Fall 2019: Vagelis Papalexakis (UC Riverside)

Date

Fri Oct 11, 2019

Time

02:00pm EST

Location

GHC 9115

Tensors and tensor decompositions have been very popular and effective tools for analyzing multi-aspect data in a wide variety of fields, ranging from Psychology to Chemometrics, and from Signal Processing to Data Mining and Machine Learning. Using tensors in the era of big data presents us with a rich variety of applications, but also poses great challenges, especially when it comes to scalability and efficiency.
In this talk, we will demonstrate the effectiveness of tensor decompositions as data analytic tools in a variety of exciting, real-world applications, including Misinformation on the Web, Social Graph Analytics, Gravitational Waves, and Explainable AI. Finally, the talk will touch upon scalability issues, especially pertaining to the case of streaming tensors in the presence of concept drift.

Bio:
Evangelos (Vagelis) Papalexakis is an Assistant Professor of the CSE Dept. at University of California Riverside. He received his PhD degree at the School of Computer Science at Carnegie Mellon University (CMU). Prior to CMU, he obtained his Diploma and MSc in Electronic & Computer Engineering at the Technical University of Crete, in Greece. Broadly, his research interests span the fields of Data Mining, Machine Learning, and Signal Processing. His research involves designing scalable algorithms for mining large multi-aspect datasets, with specific emphasis on tensor factorization models, and applying those algorithms to a variety of real world multi-aspect data problems.
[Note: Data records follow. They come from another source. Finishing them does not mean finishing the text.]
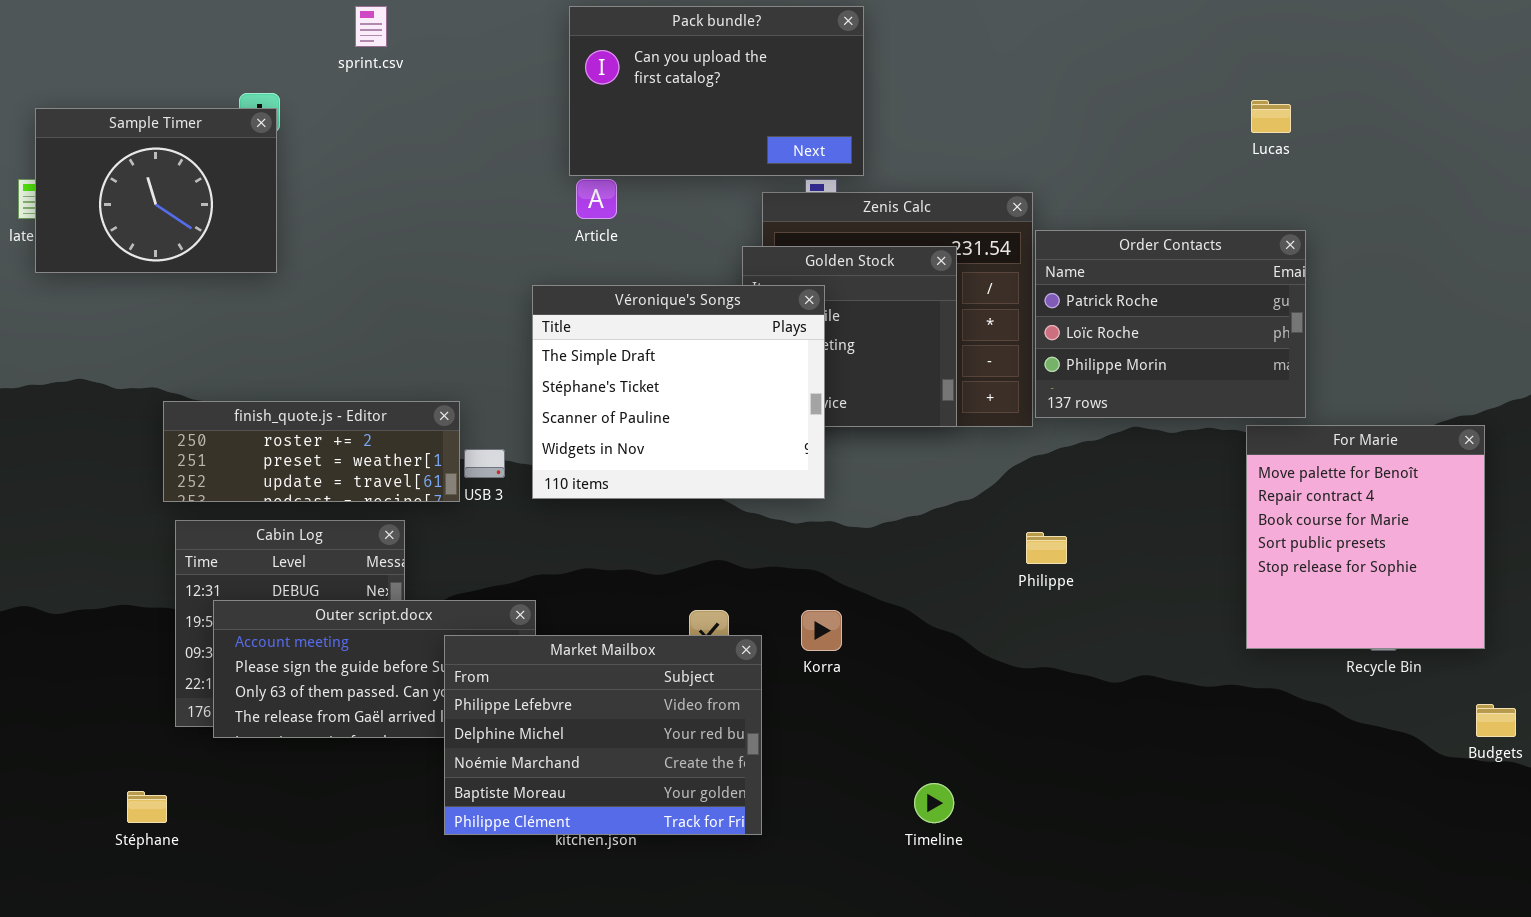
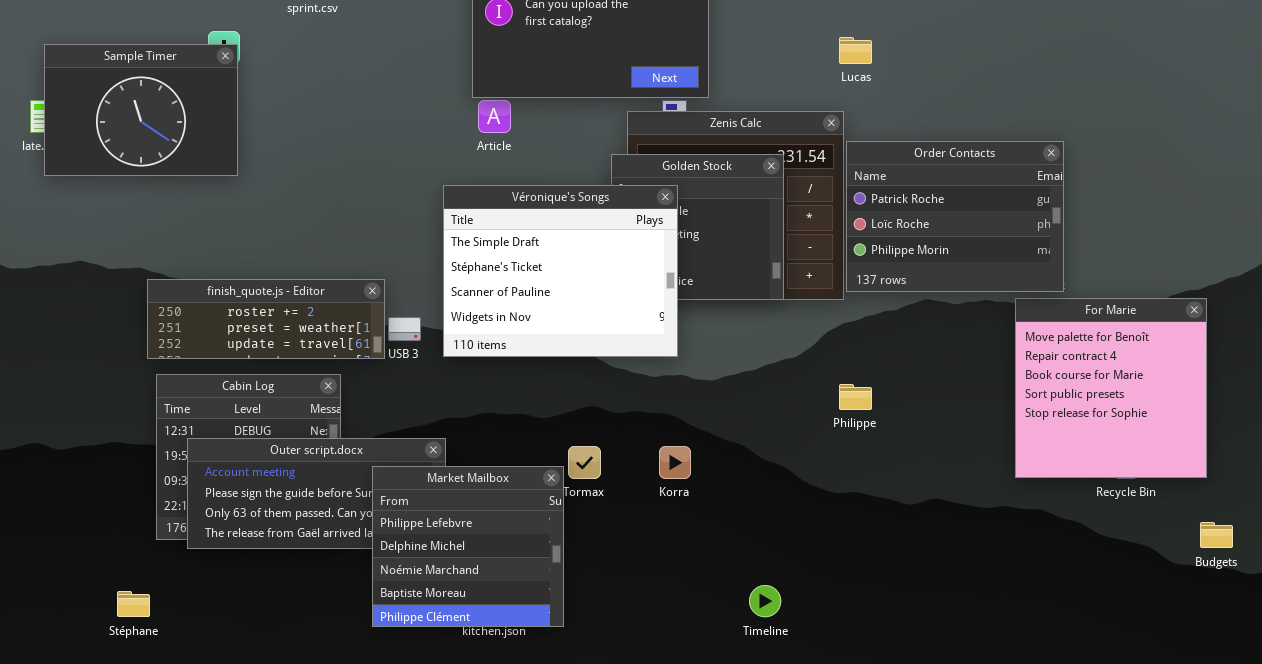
Lucas: [1251,100,1291,133] -> [839,37,872,64], moved
Market Mailbox: [444,635,762,835] -> [372,466,564,627], resized

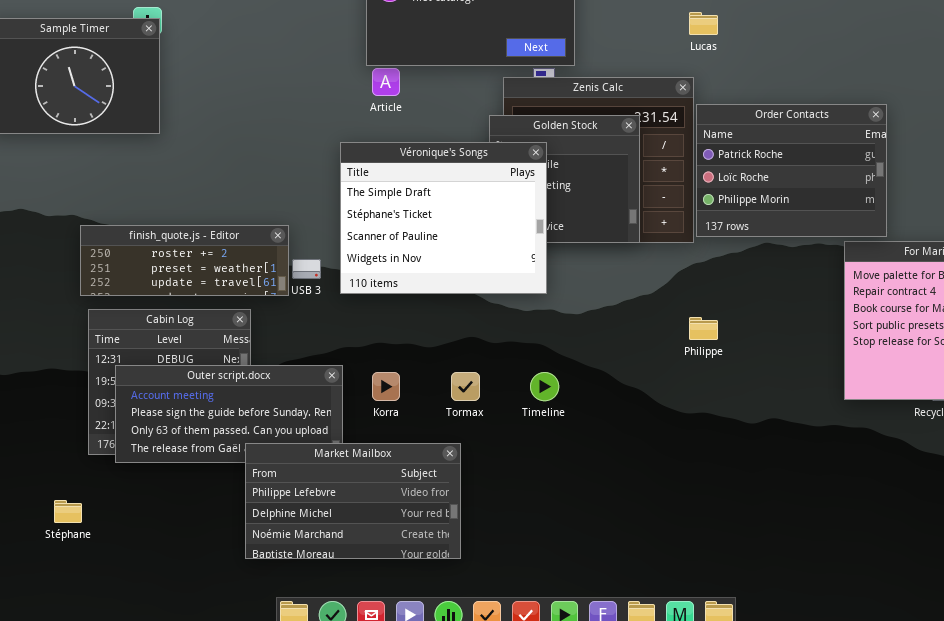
Korra: [659,446,691,479] -> [372,372,400,401], moved
Market Mailbox: [372,466,564,627] -> [245,443,461,559], moved, resized
Timeline: [749,585,781,617] -> [530,372,559,401], moved

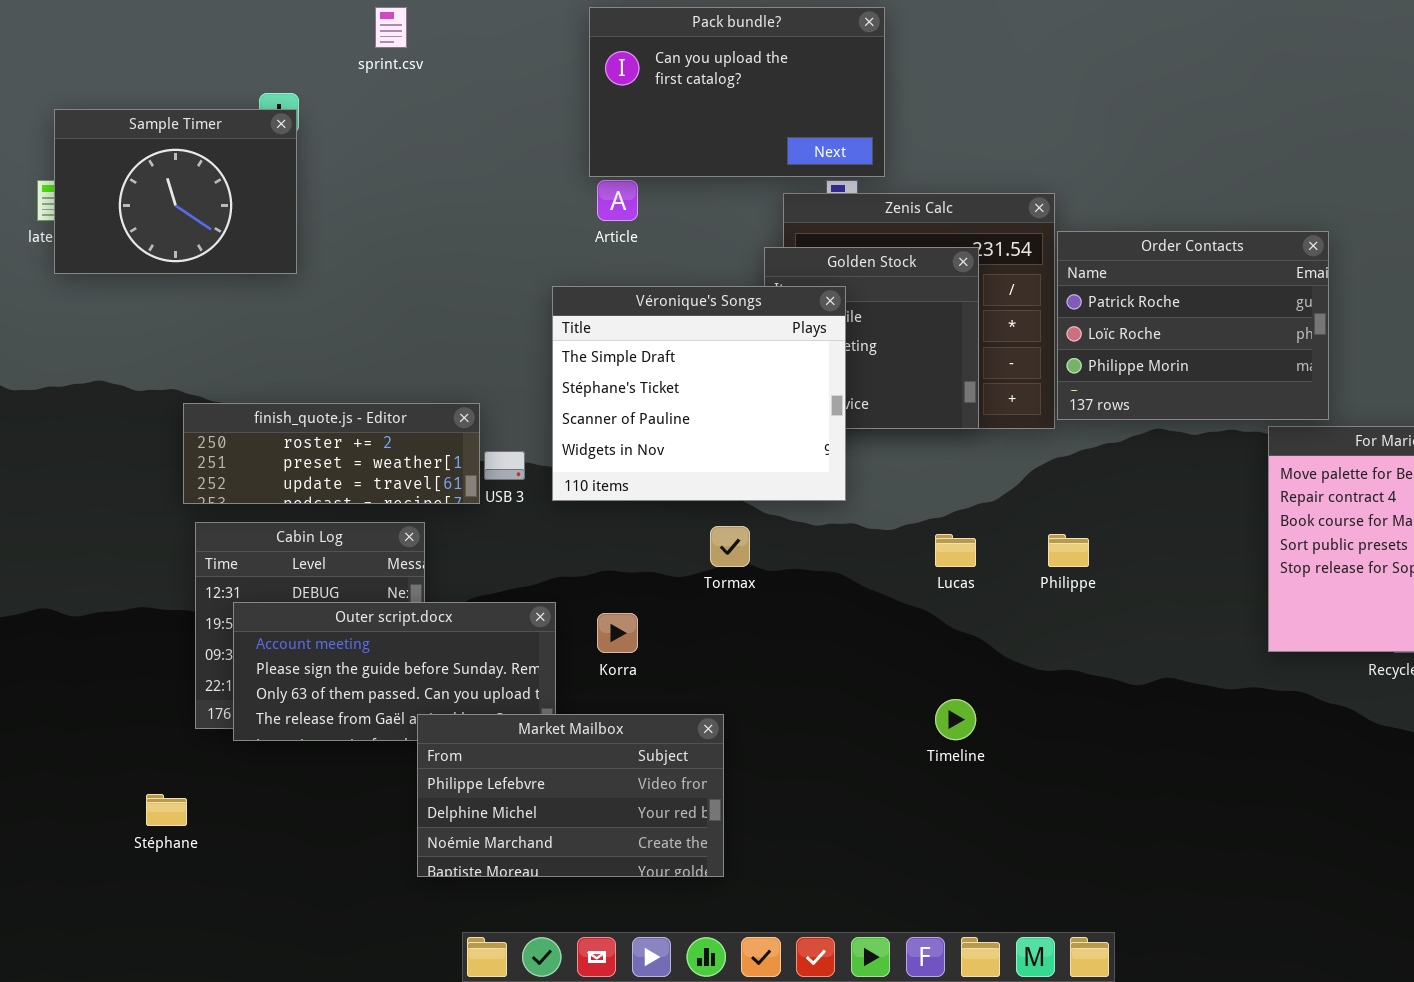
Lucas: [689,12,718,35] -> [935,534,976,567], moved
Tormax: [451,372,480,401] -> [710,526,750,567], moved
Timeline: [530,372,559,401] -> [935,699,976,740], moved

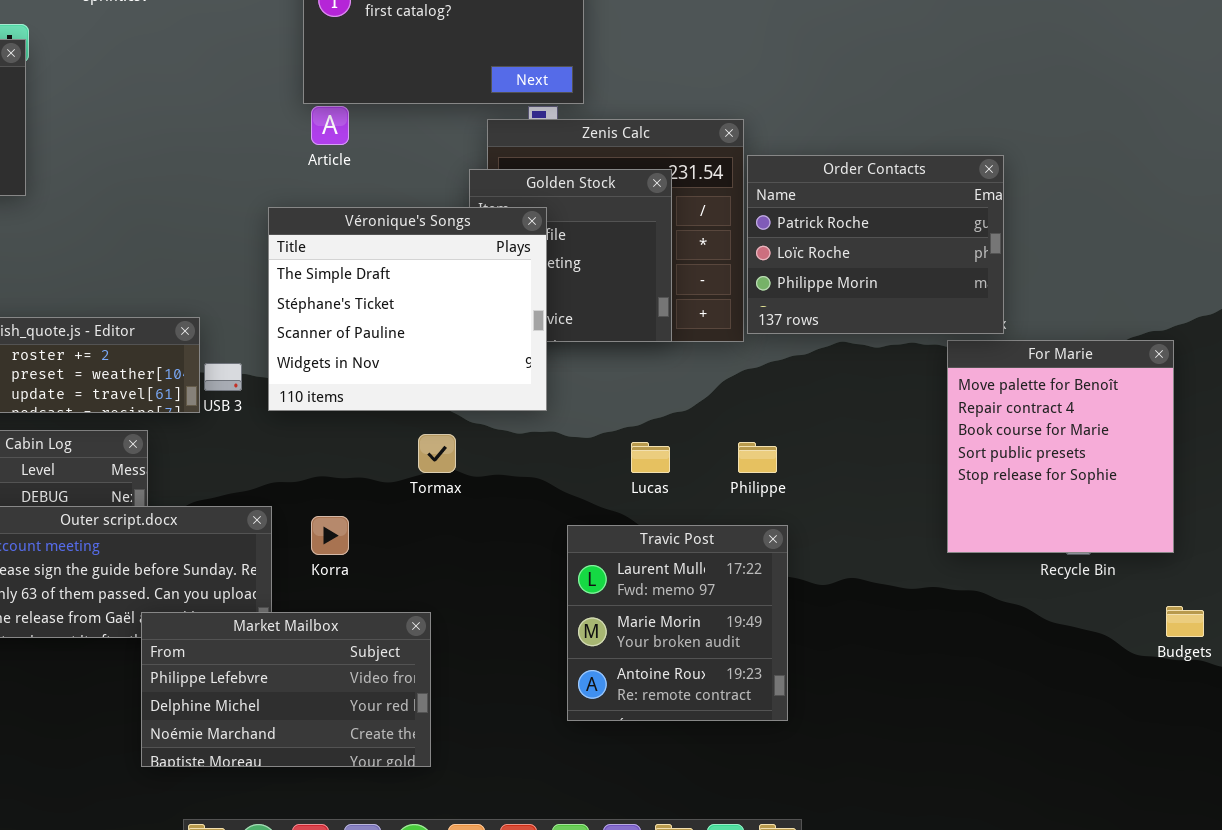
Travic Post: none -> [567,525,788,721], opened

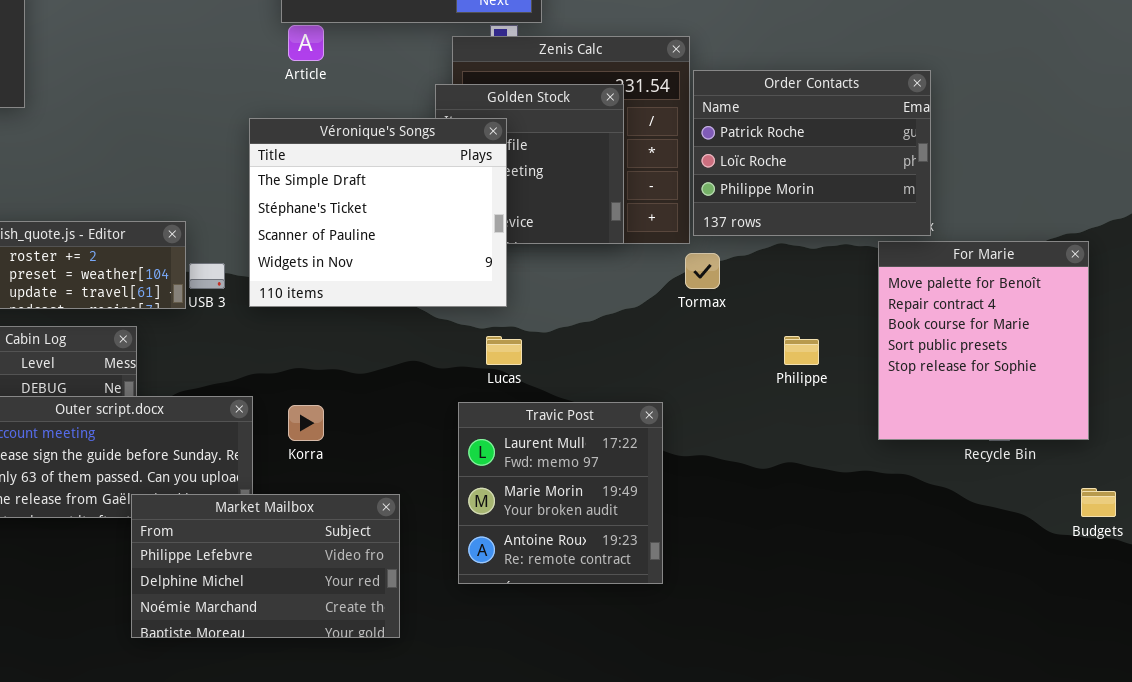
Tormax: [418,434,456,473] -> [685,253,720,289], moved
Lucas: [631,442,670,473] -> [486,336,522,365], moved
Philippe: [738,442,777,473] -> [784,336,819,365], moved
Travic Post: [567,525,788,721] -> [458,402,663,584], moved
His work has appeared in KDD, ICDM, SDM, ECML-PKDD, WWW, PAKDD, ICDE, ICASSP, IEEE Transactions of Signal Processing, and ACM TKDD. He has a best student paper award at PAKDD’14 and SDM’16, finalist best papers for SDM'14 and ASONAM'13 and he was a finalist for the Microsoft PhD Fellowship and the Facebook PhD Fellowship. Besides his academic experience, he has industrial research experience working at Microsoft Research Silicon Valley during the summers of 2013 and 2014 and Google Research during the summer of 2015. He has been named as one of the "2016 KDD Rising Starts" by Microsoft Academic Search, and his doctoral dissertation received the 2017 SIGKDD Doctoral Dissertation Award (runner up).